## Task to carry out:
In the data that follows, how many lines contain the word "socket"? Give only that number.

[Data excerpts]
----------------

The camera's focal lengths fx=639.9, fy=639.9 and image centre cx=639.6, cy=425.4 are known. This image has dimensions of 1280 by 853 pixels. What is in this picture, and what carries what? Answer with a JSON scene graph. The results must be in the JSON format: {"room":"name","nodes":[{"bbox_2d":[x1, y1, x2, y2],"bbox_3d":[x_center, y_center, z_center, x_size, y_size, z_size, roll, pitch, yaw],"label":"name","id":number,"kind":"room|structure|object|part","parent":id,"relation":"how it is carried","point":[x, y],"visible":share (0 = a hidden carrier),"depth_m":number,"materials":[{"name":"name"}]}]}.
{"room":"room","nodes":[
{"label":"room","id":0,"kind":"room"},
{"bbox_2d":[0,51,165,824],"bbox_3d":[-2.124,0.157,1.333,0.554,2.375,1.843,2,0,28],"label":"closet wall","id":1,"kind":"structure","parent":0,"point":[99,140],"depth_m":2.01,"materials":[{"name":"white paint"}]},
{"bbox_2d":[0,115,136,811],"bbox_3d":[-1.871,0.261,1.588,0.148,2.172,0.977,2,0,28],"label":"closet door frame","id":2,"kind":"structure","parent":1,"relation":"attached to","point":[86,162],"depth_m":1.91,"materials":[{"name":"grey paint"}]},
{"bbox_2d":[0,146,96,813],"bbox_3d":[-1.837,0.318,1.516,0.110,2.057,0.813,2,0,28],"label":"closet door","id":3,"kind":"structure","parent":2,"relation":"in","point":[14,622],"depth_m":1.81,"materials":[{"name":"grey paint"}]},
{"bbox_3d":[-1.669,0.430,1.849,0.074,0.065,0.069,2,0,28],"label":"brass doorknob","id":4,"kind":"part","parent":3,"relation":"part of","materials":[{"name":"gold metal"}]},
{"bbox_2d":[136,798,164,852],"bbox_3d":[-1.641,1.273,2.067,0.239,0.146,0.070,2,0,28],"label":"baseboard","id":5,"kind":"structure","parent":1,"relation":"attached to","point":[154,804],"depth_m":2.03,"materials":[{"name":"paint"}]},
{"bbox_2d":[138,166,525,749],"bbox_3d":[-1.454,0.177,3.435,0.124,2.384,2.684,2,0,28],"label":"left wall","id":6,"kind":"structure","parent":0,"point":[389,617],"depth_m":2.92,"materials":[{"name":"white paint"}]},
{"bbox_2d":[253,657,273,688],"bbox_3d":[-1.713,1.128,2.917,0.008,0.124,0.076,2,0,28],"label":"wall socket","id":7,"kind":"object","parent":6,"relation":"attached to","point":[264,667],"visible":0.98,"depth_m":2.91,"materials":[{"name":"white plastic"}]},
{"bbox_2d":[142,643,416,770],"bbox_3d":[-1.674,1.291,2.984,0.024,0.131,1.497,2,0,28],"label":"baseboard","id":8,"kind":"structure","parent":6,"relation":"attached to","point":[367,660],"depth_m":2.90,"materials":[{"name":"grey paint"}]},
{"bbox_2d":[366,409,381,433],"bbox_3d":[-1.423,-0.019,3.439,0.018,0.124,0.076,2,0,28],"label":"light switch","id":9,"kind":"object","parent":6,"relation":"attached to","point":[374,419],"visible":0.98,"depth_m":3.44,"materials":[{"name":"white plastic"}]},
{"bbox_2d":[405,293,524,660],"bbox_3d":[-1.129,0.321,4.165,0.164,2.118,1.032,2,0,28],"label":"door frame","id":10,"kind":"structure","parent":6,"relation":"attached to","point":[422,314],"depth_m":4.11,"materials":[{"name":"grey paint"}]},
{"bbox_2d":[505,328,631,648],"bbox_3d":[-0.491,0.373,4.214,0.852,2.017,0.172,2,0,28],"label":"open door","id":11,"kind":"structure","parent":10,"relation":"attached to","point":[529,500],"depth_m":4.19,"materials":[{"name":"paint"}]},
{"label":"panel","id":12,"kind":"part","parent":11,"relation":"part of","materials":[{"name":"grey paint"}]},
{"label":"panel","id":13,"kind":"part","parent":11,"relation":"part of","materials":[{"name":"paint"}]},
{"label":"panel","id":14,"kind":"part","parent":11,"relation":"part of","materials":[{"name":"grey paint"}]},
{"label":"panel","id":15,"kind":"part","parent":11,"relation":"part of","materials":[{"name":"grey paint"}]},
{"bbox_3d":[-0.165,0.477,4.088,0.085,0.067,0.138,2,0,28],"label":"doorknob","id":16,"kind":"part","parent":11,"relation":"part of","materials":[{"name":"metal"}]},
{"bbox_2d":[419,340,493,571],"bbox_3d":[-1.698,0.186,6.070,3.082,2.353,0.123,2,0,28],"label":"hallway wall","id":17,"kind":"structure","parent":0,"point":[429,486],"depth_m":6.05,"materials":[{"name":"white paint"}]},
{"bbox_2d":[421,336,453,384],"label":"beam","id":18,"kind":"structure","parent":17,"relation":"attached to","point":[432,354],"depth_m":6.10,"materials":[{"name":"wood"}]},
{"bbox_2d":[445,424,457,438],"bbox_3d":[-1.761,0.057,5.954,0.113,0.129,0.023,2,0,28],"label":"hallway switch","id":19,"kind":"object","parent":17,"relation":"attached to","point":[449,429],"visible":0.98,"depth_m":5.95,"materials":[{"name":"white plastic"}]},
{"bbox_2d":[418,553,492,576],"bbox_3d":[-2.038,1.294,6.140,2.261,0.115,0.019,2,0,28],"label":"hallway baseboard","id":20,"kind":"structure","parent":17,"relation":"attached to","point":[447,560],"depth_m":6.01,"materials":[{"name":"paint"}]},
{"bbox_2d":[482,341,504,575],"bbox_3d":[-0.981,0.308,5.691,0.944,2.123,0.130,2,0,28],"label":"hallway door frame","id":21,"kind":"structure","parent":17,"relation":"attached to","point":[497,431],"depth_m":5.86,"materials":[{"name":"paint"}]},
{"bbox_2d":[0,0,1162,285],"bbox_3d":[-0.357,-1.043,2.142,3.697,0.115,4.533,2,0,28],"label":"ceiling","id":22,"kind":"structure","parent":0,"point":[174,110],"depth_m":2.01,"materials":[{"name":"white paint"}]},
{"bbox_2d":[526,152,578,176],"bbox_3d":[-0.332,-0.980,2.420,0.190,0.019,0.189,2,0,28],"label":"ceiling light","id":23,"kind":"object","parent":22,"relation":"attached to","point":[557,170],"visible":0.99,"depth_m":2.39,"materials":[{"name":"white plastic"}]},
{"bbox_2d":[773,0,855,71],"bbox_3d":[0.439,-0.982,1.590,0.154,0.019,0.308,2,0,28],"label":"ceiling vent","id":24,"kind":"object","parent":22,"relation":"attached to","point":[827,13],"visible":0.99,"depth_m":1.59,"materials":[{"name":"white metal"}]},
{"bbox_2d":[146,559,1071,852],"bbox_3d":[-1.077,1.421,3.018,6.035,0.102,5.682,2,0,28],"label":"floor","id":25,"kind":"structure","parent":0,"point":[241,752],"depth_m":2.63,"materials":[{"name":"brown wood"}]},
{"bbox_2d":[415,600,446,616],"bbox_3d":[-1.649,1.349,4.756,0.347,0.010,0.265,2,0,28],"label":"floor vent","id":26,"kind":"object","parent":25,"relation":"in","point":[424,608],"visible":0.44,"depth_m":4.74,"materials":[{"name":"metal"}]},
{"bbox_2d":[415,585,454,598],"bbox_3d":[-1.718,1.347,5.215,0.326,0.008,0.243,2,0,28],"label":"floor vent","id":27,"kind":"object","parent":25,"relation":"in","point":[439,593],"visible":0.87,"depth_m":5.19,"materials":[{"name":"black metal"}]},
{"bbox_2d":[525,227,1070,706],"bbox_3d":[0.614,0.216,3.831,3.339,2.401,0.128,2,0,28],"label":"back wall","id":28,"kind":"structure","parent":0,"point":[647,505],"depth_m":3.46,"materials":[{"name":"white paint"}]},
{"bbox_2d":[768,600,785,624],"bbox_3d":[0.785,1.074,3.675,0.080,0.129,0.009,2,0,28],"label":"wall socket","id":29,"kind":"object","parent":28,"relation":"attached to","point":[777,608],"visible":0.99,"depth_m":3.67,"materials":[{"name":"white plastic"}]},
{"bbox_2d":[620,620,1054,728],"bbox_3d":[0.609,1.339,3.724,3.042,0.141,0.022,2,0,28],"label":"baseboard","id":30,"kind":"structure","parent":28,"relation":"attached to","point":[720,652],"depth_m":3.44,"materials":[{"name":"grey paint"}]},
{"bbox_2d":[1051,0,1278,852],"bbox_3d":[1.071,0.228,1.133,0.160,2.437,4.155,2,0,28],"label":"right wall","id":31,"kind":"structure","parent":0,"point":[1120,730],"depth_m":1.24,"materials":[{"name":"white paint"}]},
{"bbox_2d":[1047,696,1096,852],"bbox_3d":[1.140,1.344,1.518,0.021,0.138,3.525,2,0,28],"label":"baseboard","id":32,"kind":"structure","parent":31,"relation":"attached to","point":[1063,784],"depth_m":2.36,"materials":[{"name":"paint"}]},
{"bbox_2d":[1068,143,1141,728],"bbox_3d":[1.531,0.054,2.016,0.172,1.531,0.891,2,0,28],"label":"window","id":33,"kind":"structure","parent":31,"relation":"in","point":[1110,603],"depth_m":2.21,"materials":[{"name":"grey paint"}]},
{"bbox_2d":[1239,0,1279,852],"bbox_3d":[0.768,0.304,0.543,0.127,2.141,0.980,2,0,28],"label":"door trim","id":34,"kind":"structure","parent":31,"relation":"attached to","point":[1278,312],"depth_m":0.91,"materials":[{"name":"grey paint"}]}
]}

----------------

## Task response:
2